Exercise details — Copy out all the lines of these items, swapping every "scientific name" for "binomial name" and keeping the rest unchanged.

(Stored data)
━━━━━━━━━━━━━━━━━━━━

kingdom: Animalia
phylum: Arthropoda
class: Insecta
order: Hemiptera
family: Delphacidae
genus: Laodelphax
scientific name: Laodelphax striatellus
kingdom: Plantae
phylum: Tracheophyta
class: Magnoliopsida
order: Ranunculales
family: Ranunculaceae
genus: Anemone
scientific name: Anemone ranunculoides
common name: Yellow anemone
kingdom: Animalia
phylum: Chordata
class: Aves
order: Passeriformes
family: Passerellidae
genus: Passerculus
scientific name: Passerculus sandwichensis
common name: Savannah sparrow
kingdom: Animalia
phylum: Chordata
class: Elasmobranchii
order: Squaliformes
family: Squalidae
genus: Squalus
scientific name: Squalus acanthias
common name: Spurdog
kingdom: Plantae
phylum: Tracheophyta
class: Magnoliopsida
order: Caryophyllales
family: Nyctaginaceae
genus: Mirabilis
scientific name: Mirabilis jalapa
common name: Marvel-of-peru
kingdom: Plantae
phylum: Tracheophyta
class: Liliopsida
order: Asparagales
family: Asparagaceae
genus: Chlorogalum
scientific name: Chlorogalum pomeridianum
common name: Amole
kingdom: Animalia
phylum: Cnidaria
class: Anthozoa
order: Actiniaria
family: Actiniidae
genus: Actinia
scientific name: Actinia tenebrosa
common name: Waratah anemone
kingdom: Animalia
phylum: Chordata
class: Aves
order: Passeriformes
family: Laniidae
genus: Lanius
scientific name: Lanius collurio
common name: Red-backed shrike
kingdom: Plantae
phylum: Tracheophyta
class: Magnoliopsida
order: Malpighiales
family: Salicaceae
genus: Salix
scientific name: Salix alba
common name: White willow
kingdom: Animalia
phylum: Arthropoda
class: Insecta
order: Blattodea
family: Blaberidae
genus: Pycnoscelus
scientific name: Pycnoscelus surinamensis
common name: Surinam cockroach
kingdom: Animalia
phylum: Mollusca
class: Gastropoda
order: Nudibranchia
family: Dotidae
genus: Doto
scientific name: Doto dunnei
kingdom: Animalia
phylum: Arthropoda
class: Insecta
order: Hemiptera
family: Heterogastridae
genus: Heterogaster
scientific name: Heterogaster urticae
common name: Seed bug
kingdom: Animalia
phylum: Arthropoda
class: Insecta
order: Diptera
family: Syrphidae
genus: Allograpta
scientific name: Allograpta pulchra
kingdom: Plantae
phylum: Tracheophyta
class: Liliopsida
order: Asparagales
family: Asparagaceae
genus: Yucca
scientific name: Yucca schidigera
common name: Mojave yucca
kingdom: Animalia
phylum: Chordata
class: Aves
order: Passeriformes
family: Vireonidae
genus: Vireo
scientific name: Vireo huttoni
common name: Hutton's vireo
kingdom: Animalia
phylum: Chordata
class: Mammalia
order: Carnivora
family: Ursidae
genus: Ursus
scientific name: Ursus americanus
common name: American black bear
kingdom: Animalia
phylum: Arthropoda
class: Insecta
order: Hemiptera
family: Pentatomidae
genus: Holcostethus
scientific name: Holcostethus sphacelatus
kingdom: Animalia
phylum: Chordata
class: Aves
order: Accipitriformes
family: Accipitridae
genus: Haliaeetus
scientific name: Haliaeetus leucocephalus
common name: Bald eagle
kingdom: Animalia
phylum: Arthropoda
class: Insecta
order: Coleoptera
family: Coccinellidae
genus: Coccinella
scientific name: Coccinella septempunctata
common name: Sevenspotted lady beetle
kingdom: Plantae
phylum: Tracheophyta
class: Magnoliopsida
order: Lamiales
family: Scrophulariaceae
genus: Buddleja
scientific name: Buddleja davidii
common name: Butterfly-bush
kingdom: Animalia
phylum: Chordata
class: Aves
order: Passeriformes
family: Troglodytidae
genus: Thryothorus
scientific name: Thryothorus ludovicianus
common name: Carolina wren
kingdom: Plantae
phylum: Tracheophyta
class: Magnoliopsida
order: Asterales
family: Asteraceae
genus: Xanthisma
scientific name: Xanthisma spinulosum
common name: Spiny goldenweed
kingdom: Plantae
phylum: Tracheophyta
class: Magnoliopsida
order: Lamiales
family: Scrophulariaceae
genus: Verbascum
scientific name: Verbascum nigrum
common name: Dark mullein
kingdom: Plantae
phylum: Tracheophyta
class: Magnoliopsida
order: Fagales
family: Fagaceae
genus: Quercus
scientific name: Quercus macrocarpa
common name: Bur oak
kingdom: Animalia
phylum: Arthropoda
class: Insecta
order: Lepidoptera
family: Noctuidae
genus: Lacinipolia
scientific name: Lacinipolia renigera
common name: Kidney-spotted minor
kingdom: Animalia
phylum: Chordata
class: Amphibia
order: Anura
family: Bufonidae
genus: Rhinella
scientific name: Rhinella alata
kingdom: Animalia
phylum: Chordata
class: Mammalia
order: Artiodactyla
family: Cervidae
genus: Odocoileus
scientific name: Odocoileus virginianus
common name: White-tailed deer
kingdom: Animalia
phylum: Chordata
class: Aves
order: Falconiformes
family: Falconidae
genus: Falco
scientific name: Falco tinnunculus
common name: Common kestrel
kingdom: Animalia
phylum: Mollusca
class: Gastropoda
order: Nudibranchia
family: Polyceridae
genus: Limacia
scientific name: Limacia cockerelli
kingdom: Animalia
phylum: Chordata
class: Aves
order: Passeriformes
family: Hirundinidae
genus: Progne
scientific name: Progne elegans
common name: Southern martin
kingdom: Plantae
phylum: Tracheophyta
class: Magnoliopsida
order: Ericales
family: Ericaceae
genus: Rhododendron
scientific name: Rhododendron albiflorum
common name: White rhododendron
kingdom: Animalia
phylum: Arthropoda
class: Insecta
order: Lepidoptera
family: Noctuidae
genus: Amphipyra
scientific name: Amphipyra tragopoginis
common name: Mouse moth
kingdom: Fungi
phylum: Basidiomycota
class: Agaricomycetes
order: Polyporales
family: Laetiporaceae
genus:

━━━━━━━━━━━━━━━━━━━━

Right answer —
kingdom: Animalia
phylum: Arthropoda
class: Insecta
order: Hemiptera
family: Delphacidae
genus: Laodelphax
binomial name: Laodelphax striatellus
kingdom: Plantae
phylum: Tracheophyta
class: Magnoliopsida
order: Ranunculales
family: Ranunculaceae
genus: Anemone
binomial name: Anemone ranunculoides
common name: Yellow anemone
kingdom: Animalia
phylum: Chordata
class: Aves
order: Passeriformes
family: Passerellidae
genus: Passerculus
binomial name: Passerculus sandwichensis
common name: Savannah sparrow
kingdom: Animalia
phylum: Chordata
class: Elasmobranchii
order: Squaliformes
family: Squalidae
genus: Squalus
binomial name: Squalus acanthias
common name: Spurdog
kingdom: Plantae
phylum: Tracheophyta
class: Magnoliopsida
order: Caryophyllales
family: Nyctaginaceae
genus: Mirabilis
binomial name: Mirabilis jalapa
common name: Marvel-of-peru
kingdom: Plantae
phylum: Tracheophyta
class: Liliopsida
order: Asparagales
family: Asparagaceae
genus: Chlorogalum
binomial name: Chlorogalum pomeridianum
common name: Amole
kingdom: Animalia
phylum: Cnidaria
class: Anthozoa
order: Actiniaria
family: Actiniidae
genus: Actinia
binomial name: Actinia tenebrosa
common name: Waratah anemone
kingdom: Animalia
phylum: Chordata
class: Aves
order: Passeriformes
family: Laniidae
genus: Lanius
binomial name: Lanius collurio
common name: Red-backed shrike
kingdom: Plantae
phylum: Tracheophyta
class: Magnoliopsida
order: Malpighiales
family: Salicaceae
genus: Salix
binomial name: Salix alba
common name: White willow
kingdom: Animalia
phylum: Arthropoda
class: Insecta
order: Blattodea
family: Blaberidae
genus: Pycnoscelus
binomial name: Pycnoscelus surinamensis
common name: Surinam cockroach
kingdom: Animalia
phylum: Mollusca
class: Gastropoda
order: Nudibranchia
family: Dotidae
genus: Doto
binomial name: Doto dunnei
kingdom: Animalia
phylum: Arthropoda
class: Insecta
order: Hemiptera
family: Heterogastridae
genus: Heterogaster
binomial name: Heterogaster urticae
common name: Seed bug
kingdom: Animalia
phylum: Arthropoda
class: Insecta
order: Diptera
family: Syrphidae
genus: Allograpta
binomial name: Allograpta pulchra
kingdom: Plantae
phylum: Tracheophyta
class: Liliopsida
order: Asparagales
family: Asparagaceae
genus: Yucca
binomial name: Yucca schidigera
common name: Mojave yucca
kingdom: Animalia
phylum: Chordata
class: Aves
order: Passeriformes
family: Vireonidae
genus: Vireo
binomial name: Vireo huttoni
common name: Hutton's vireo
kingdom: Animalia
phylum: Chordata
class: Mammalia
order: Carnivora
family: Ursidae
genus: Ursus
binomial name: Ursus americanus
common name: American black bear
kingdom: Animalia
phylum: Arthropoda
class: Insecta
order: Hemiptera
family: Pentatomidae
genus: Holcostethus
binomial name: Holcostethus sphacelatus
kingdom: Animalia
phylum: Chordata
class: Aves
order: Accipitriformes
family: Accipitridae
genus: Haliaeetus
binomial name: Haliaeetus leucocephalus
common name: Bald eagle
kingdom: Animalia
phylum: Arthropoda
class: Insecta
order: Coleoptera
family: Coccinellidae
genus: Coccinella
binomial name: Coccinella septempunctata
common name: Sevenspotted lady beetle
kingdom: Plantae
phylum: Tracheophyta
class: Magnoliopsida
order: Lamiales
family: Scrophulariaceae
genus: Buddleja
binomial name: Buddleja davidii
common name: Butterfly-bush
kingdom: Animalia
phylum: Chordata
class: Aves
order: Passeriformes
family: Troglodytidae
genus: Thryothorus
binomial name: Thryothorus ludovicianus
common name: Carolina wren
kingdom: Plantae
phylum: Tracheophyta
class: Magnoliopsida
order: Asterales
family: Asteraceae
genus: Xanthisma
binomial name: Xanthisma spinulosum
common name: Spiny goldenweed
kingdom: Plantae
phylum: Tracheophyta
class: Magnoliopsida
order: Lamiales
family: Scrophulariaceae
genus: Verbascum
binomial name: Verbascum nigrum
common name: Dark mullein
kingdom: Plantae
phylum: Tracheophyta
class: Magnoliopsida
order: Fagales
family: Fagaceae
genus: Quercus
binomial name: Quercus macrocarpa
common name: Bur oak
kingdom: Animalia
phylum: Arthropoda
class: Insecta
order: Lepidoptera
family: Noctuidae
genus: Lacinipolia
binomial name: Lacinipolia renigera
common name: Kidney-spotted minor
kingdom: Animalia
phylum: Chordata
class: Amphibia
order: Anura
family: Bufonidae
genus: Rhinella
binomial name: Rhinella alata
kingdom: Animalia
phylum: Chordata
class: Mammalia
order: Artiodactyla
family: Cervidae
genus: Odocoileus
binomial name: Odocoileus virginianus
common name: White-tailed deer
kingdom: Animalia
phylum: Chordata
class: Aves
order: Falconiformes
family: Falconidae
genus: Falco
binomial name: Falco tinnunculus
common name: Common kestrel
kingdom: Animalia
phylum: Mollusca
class: Gastropoda
order: Nudibranchia
family: Polyceridae
genus: Limacia
binomial name: Limacia cockerelli
kingdom: Animalia
phylum: Chordata
class: Aves
order: Passeriformes
family: Hirundinidae
genus: Progne
binomial name: Progne elegans
common name: Southern martin
kingdom: Plantae
phylum: Tracheophyta
class: Magnoliopsida
order: Ericales
family: Ericaceae
genus: Rhododendron
binomial name: Rhododendron albiflorum
common name: White rhododendron
kingdom: Animalia
phylum: Arthropoda
class: Insecta
order: Lepidoptera
family: Noctuidae
genus: Amphipyra
binomial name: Amphipyra tragopoginis
common name: Mouse moth
kingdom: Fungi
phylum: Basidiomycota
class: Agaricomycetes
order: Polyporales
family: Laetiporaceae
genus:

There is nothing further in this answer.